Source: Ingo Blechschmidt's paper is a very interesting and pleasant read on all of this.
A: Here is a model of a field in which it is not true that every nilpotent is zero.  The model will be the presheaf of commutative rings:
$$\mathbb{Z} / 4\mathbb{Z} \overset{\pi}{\rightarrow} \mathbb{Z} / 2\mathbb{Z}.$$
To see this satisfies the field axiom $\forall x, x \ne 0 \rightarrow \exists y, xy = 1$: first, it clearly holds at the level of $\mathbb{Z} / 2 \mathbb{Z}$.  As for the level of $\mathbb{Z} / 4 \mathbb{Z}$, if $x \in \mathbb{Z} / 4 \mathbb{Z}$, suppose $x \ne 0$ evaluates to true at that level.  Then by definition of the interpretation of a negation, that implies $\pi(x) \ne 0$, so $x = 1 + 4\mathbb{Z}$ or $x = 3 + 4\mathbb{Z}$.  In either case, $x$ has an inverse at the level of $\mathbb{Z} / 4 \mathbb{Z}$.

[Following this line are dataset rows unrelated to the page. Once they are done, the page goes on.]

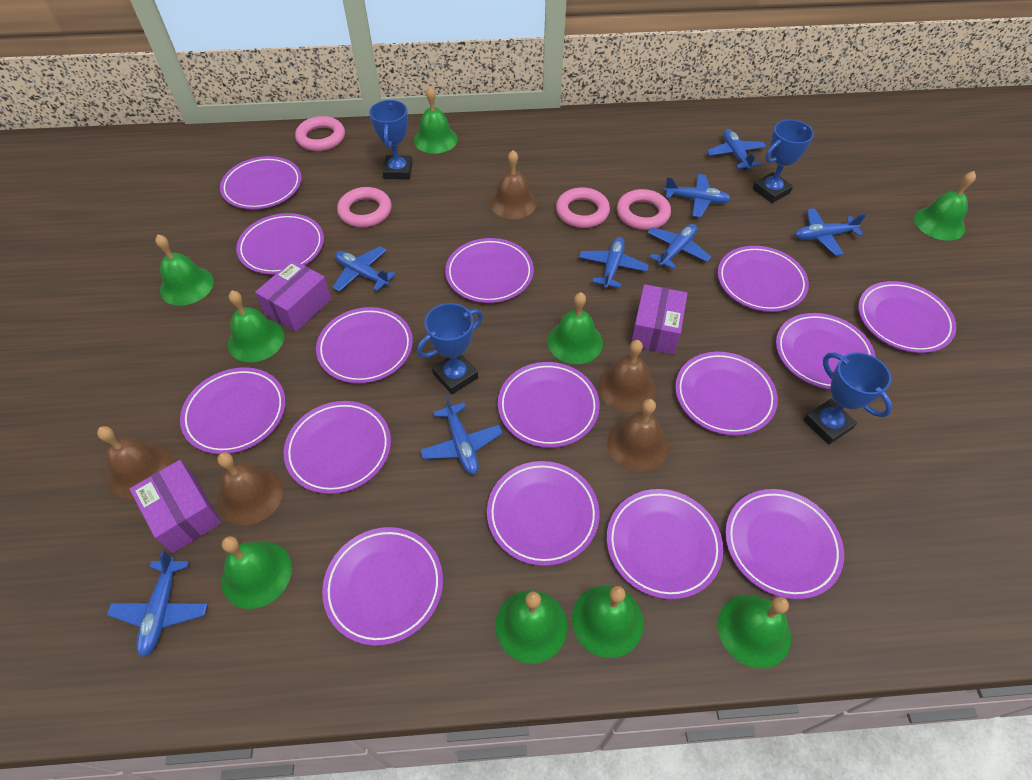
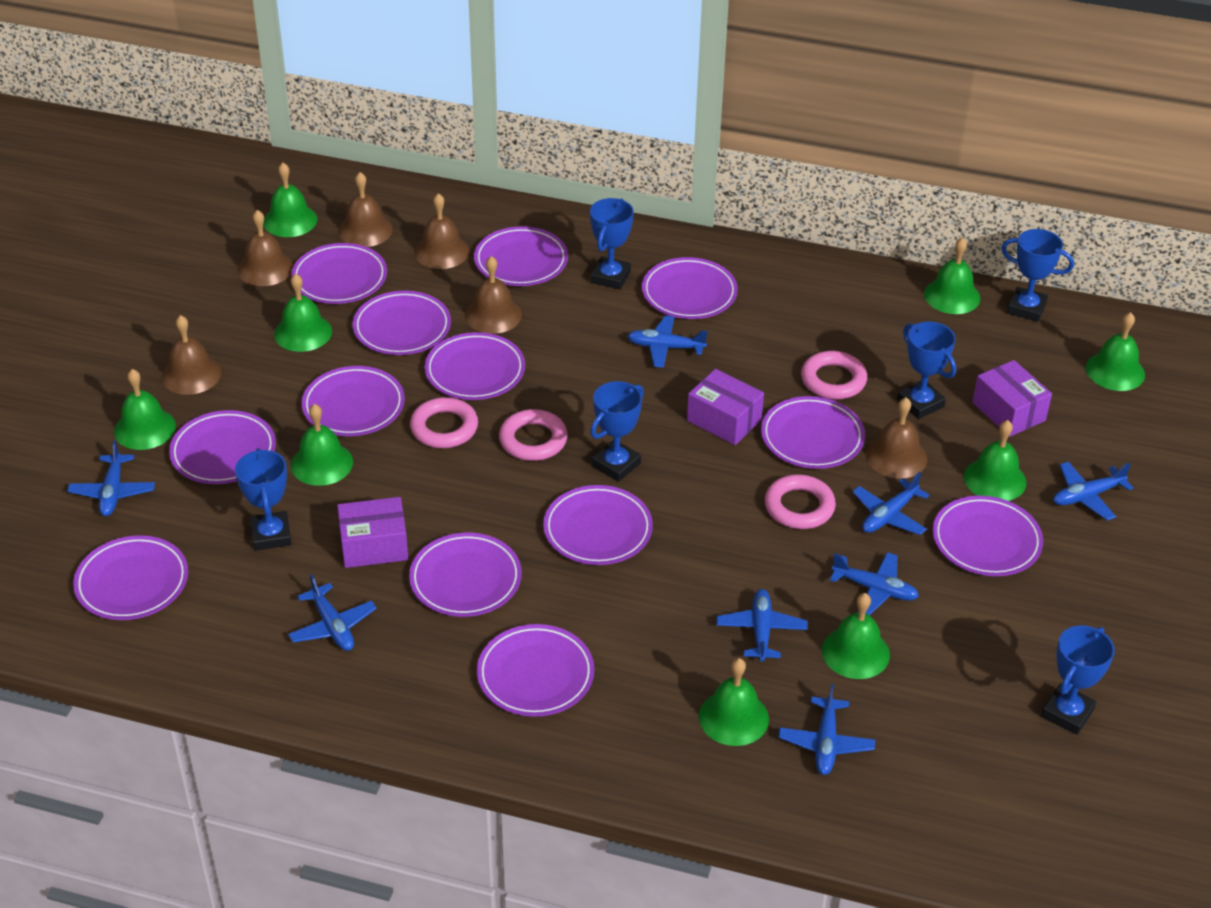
blue trophy: [369,100,413,179] [417,303,483,394] [752,120,814,203] [803,352,892,445] = 4 -> [235,448,292,551] [590,198,634,290] [590,381,644,482] [897,322,956,419] [1001,229,1074,322] [1041,625,1115,735] = 6
brown bell: [97,426,173,499] [217,452,283,525] [490,150,537,219] [598,340,656,412] [607,399,669,472] = 5 -> [161,315,221,395] [237,210,293,286] [338,172,393,247] [414,193,469,269] [465,256,522,334] [866,397,927,479] = 6
purple plate: [180,367,286,454] [220,156,302,209] [236,213,324,274] [284,401,391,494] [316,307,413,384] [322,527,443,646] [445,238,534,303] [487,461,599,566] [498,362,600,448] [607,489,723,599] [675,352,778,436] [717,246,809,312] [725,489,844,599] [776,313,876,390] [858,281,956,353] = 15 -> [73,535,188,620] [169,410,276,484] [291,243,387,304] [301,366,405,436] [352,291,451,355] [409,533,522,617] [425,332,525,400] [474,226,568,286] [477,624,595,717] [543,485,653,565] [642,257,738,319] [761,396,865,469] [933,496,1043,576] = 13

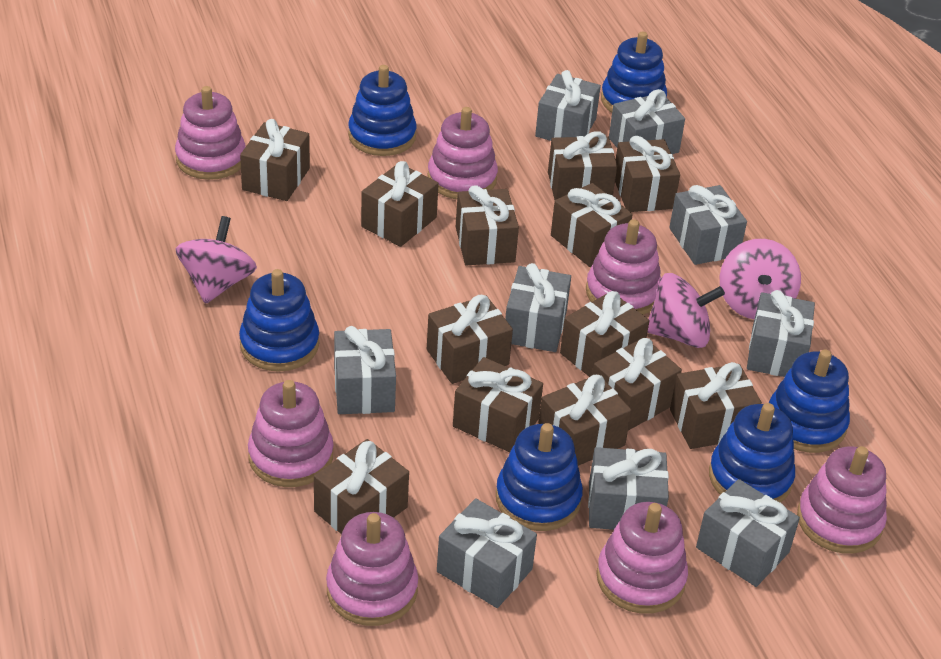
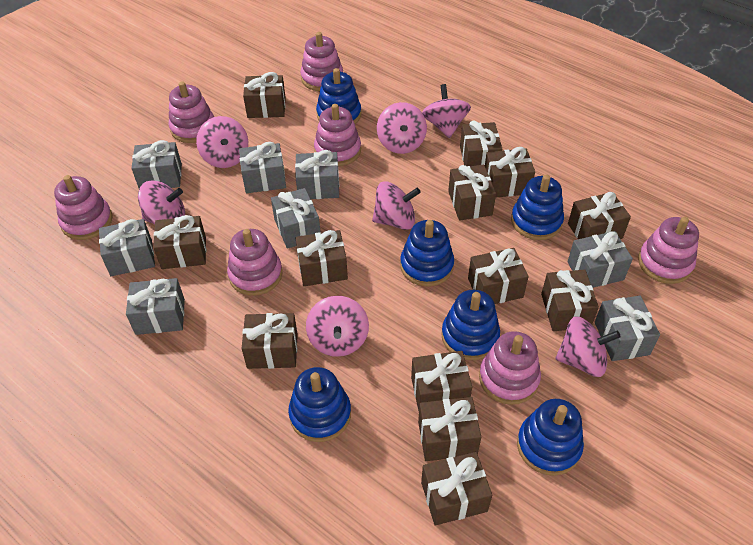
grey gift: [334,326,396,414] [437,498,537,608] [505,263,571,352] [535,70,601,141] [588,447,669,530] [609,89,685,154] [669,185,747,265] [696,479,800,587] [747,290,815,377] = 9 -> [99,219,155,276] [126,278,185,335] [131,140,182,189] [239,142,286,193] [271,188,321,249] [295,150,339,199] [567,231,633,288] [595,296,660,361] = 8
pink spinning top: [176,216,257,304] [647,273,725,348] [720,239,801,319] = 3 -> [138,181,185,225] [196,116,248,168] [306,296,369,357] [372,181,421,230] [377,102,427,154] [422,84,471,138] [556,316,621,377] = 7

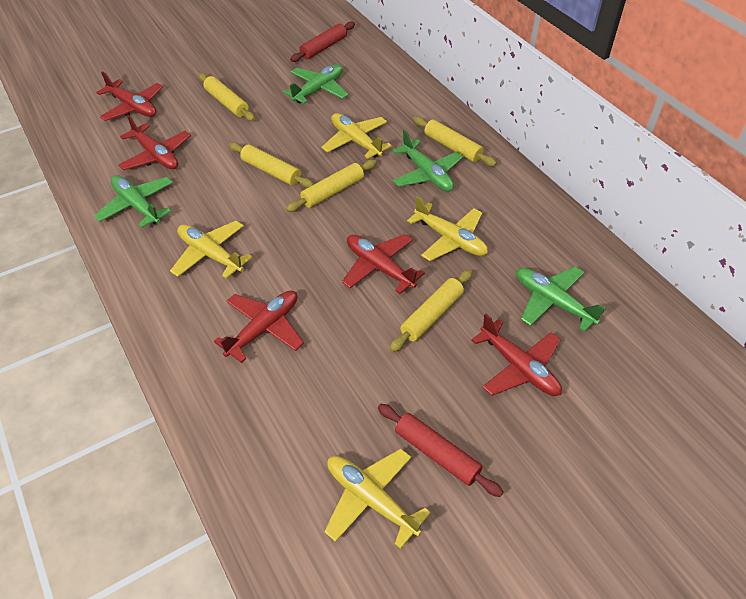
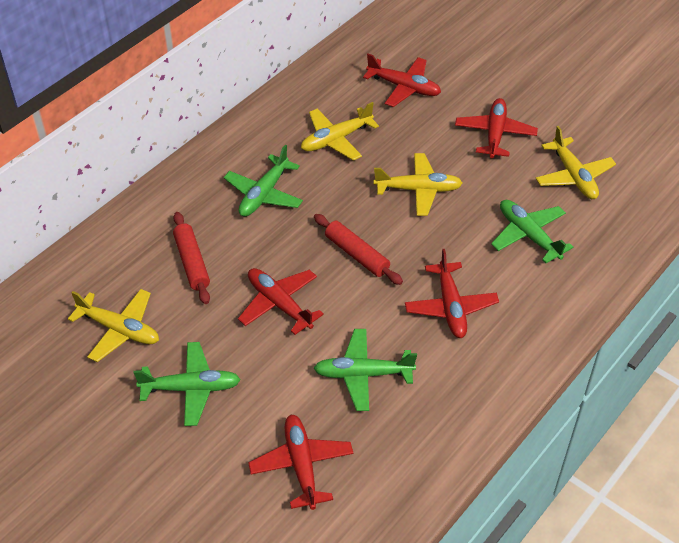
yellow rolling pin: [198,73,255,121] [229,142,314,188] [286,159,377,212] [390,270,472,352] [413,116,497,166] = 5 -> none = 0

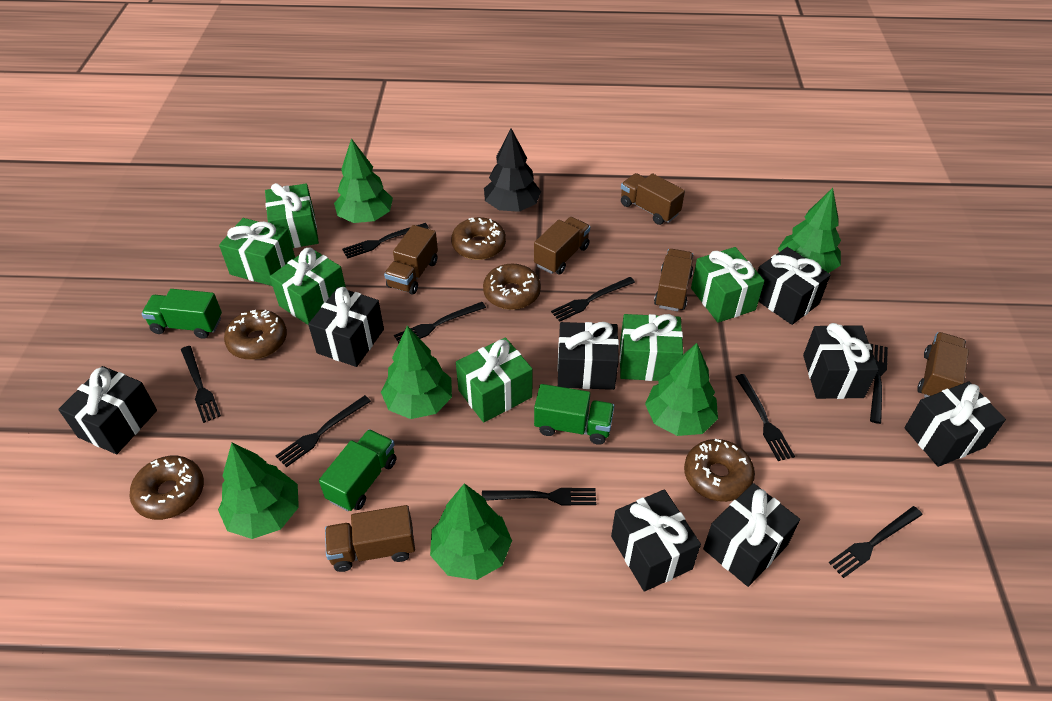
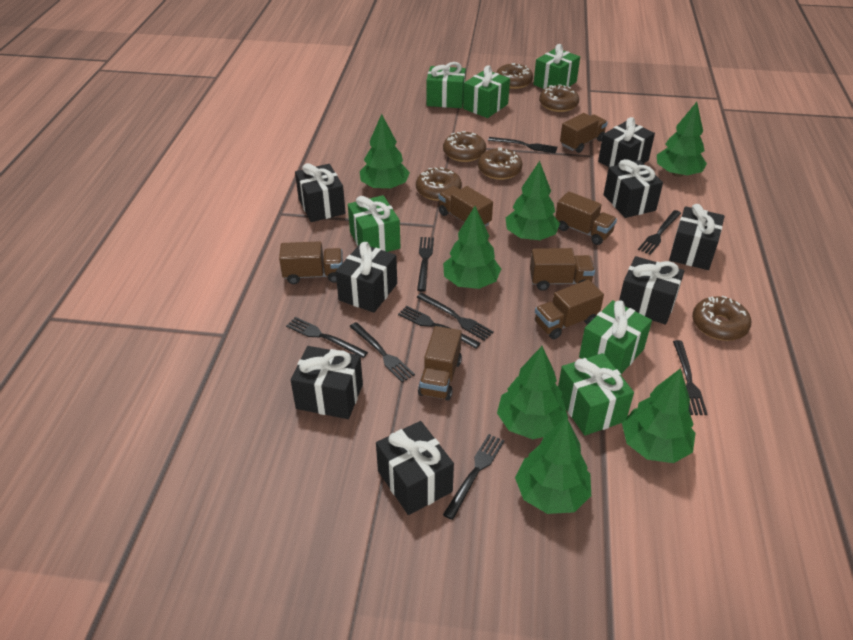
black tree: [484,128,541,212] = 1 -> none = 0
brown donut: [129,456,204,520] [224,310,287,360] [451,217,506,260] [483,264,541,310] [684,439,755,502] = 5 -> [416,167,462,201] [443,131,486,162] [478,148,523,180] [496,63,533,89] [539,84,579,112] [692,295,751,341] = 6
brown truck: [325,505,415,572] [384,225,438,295] [534,217,590,274] [621,173,685,225] [654,249,693,311] [917,332,969,398] = 6 -> [279,241,343,284] [418,326,462,400] [438,186,493,227] [530,248,595,291] [535,280,604,339] [555,191,617,245] [560,113,608,153] = 7
green tree: [218,443,299,539] [334,138,393,223] [381,326,452,419] [430,483,512,580] [645,343,718,436] [778,188,841,273] = 6 -> [360,114,410,190] [443,206,501,289] [497,346,568,439] [506,161,560,240] [515,417,591,514] [622,368,696,463] [657,102,707,177] = 7
green truck: [142,289,222,339] [319,429,396,512] [534,384,615,445] = 3 -> none = 0

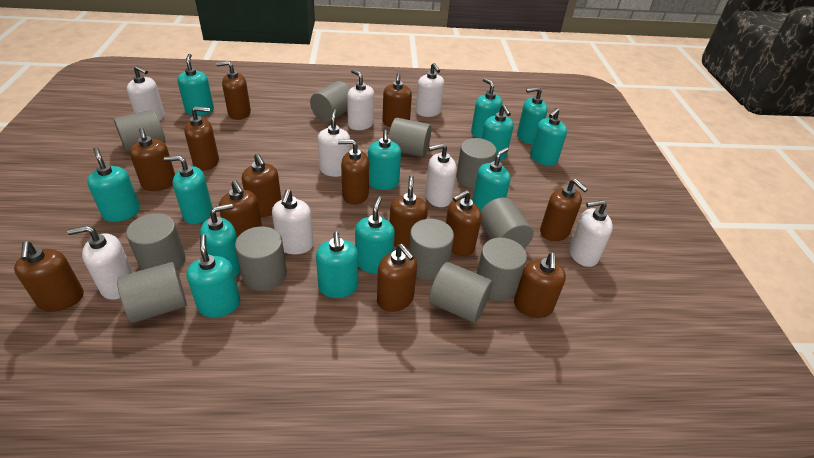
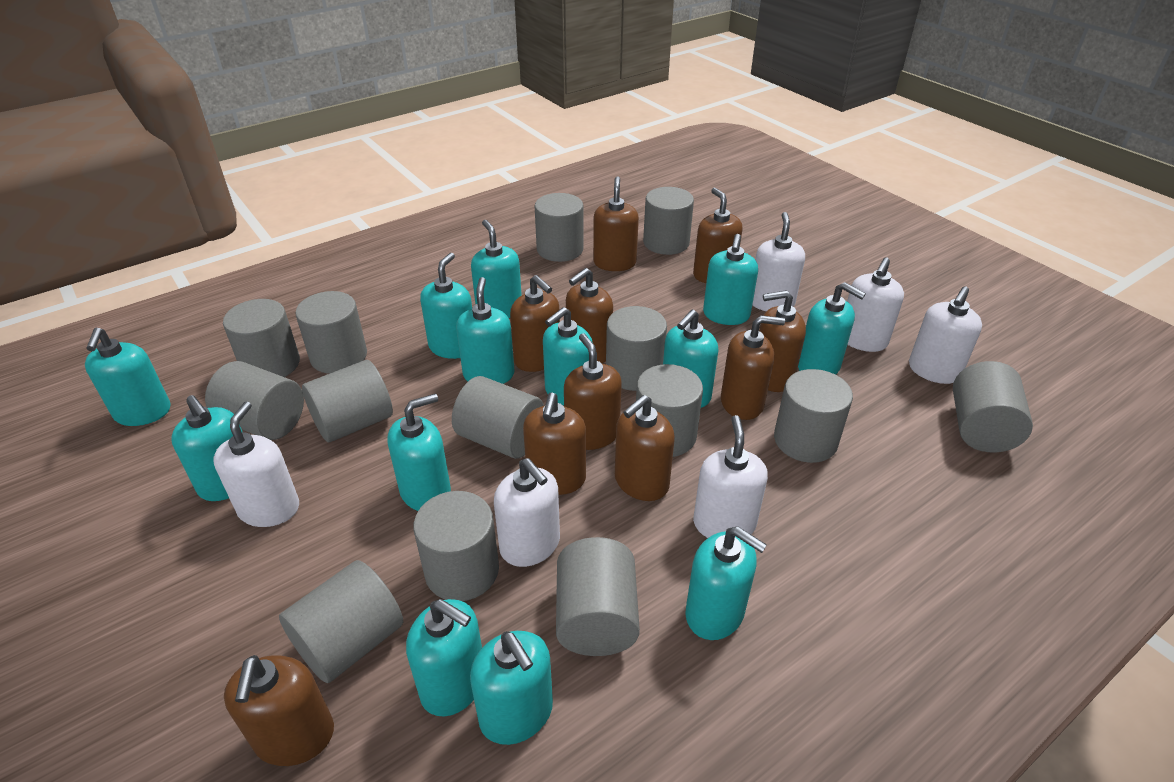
brown soap dispenser: [14,241,84,312] [129,128,175,191] [184,106,219,170] [216,61,251,120] [219,180,262,238] [242,153,282,217] [338,139,369,205] [377,244,417,312] [382,73,412,127] [389,175,428,250] [446,190,482,256] [514,253,566,318] [540,179,588,241] = 13 -> [224,655,334,766] [510,275,560,372] [523,392,586,495] [564,333,622,450] [566,268,613,363] [593,176,639,271] [615,395,675,501] [693,188,743,283] [721,315,785,420] [759,290,806,392] = 10
grey cylinder: [114,110,166,152] [117,262,187,323] [126,213,186,270] [235,226,287,291] [310,81,351,122] [388,118,431,157] [409,219,454,280] [429,262,493,323] [456,138,497,189] [477,238,527,301] [480,197,534,248] = 11 -> [205,361,304,440] [223,299,300,377] [279,560,403,683] [295,291,367,374] [302,360,393,442] [413,491,499,601] [452,376,544,459] [535,193,584,262] [556,537,640,656] [606,306,667,391] [636,364,703,457] [643,187,694,255] [774,369,853,463] [953,361,1033,452] = 14
white soap dispenser: [67,225,133,300] [127,66,165,121] [272,189,314,254] [318,109,351,177] [347,69,374,130] [416,63,444,117] [425,143,457,207] [569,200,613,267] = 8 -> [213,401,299,527] [494,458,560,567] [693,415,768,538] [752,212,805,311] [847,257,904,352] [909,286,982,384] = 6

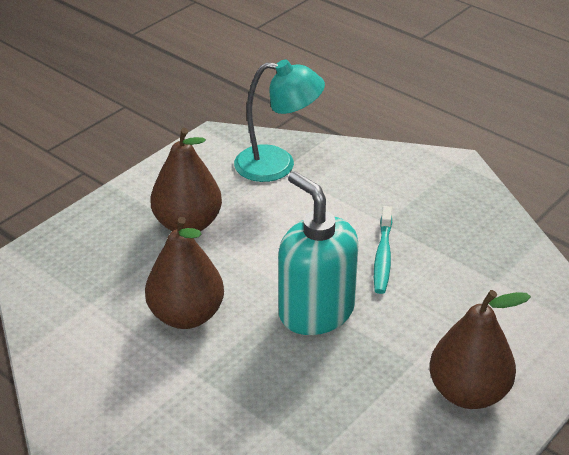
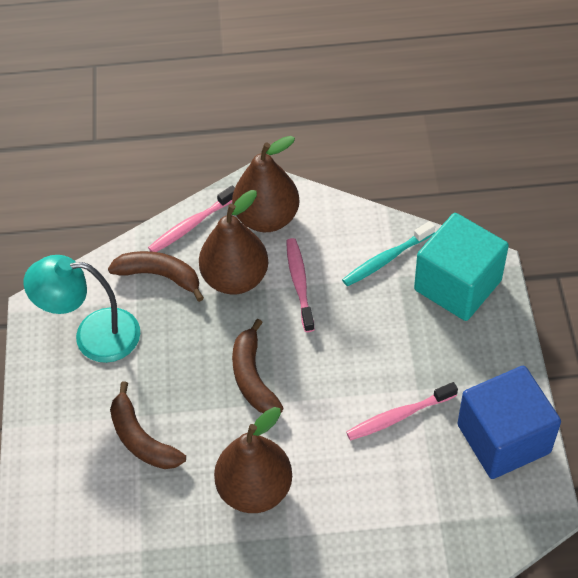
blue cube: none = 0 -> [457,366,561,479] = 1
brown banana: none = 0 -> [108,251,204,302] [110,381,186,469] [232,319,284,413] = 3
pink toothbrush: none = 0 -> [148,186,235,252] [286,238,315,332] [346,382,458,440] = 3
turquoise cube: none = 0 -> [414,213,509,321] = 1
turquoise soap dispenser: [278,171,358,335] = 1 -> none = 0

However, $x = 2 + 4 \mathbb{Z}$ is nilpotent, whereas $x = 0$ does not evaluate to true at the level of $\mathbb{Z} / 4 \mathbb{Z}$.  (Note, though, that $\lnot(x \ne 0)$ does evaluate to true, as we would expect from the usual argument -- valid intuitionistically -- that in a field, products of nonzero elements are nonzero.)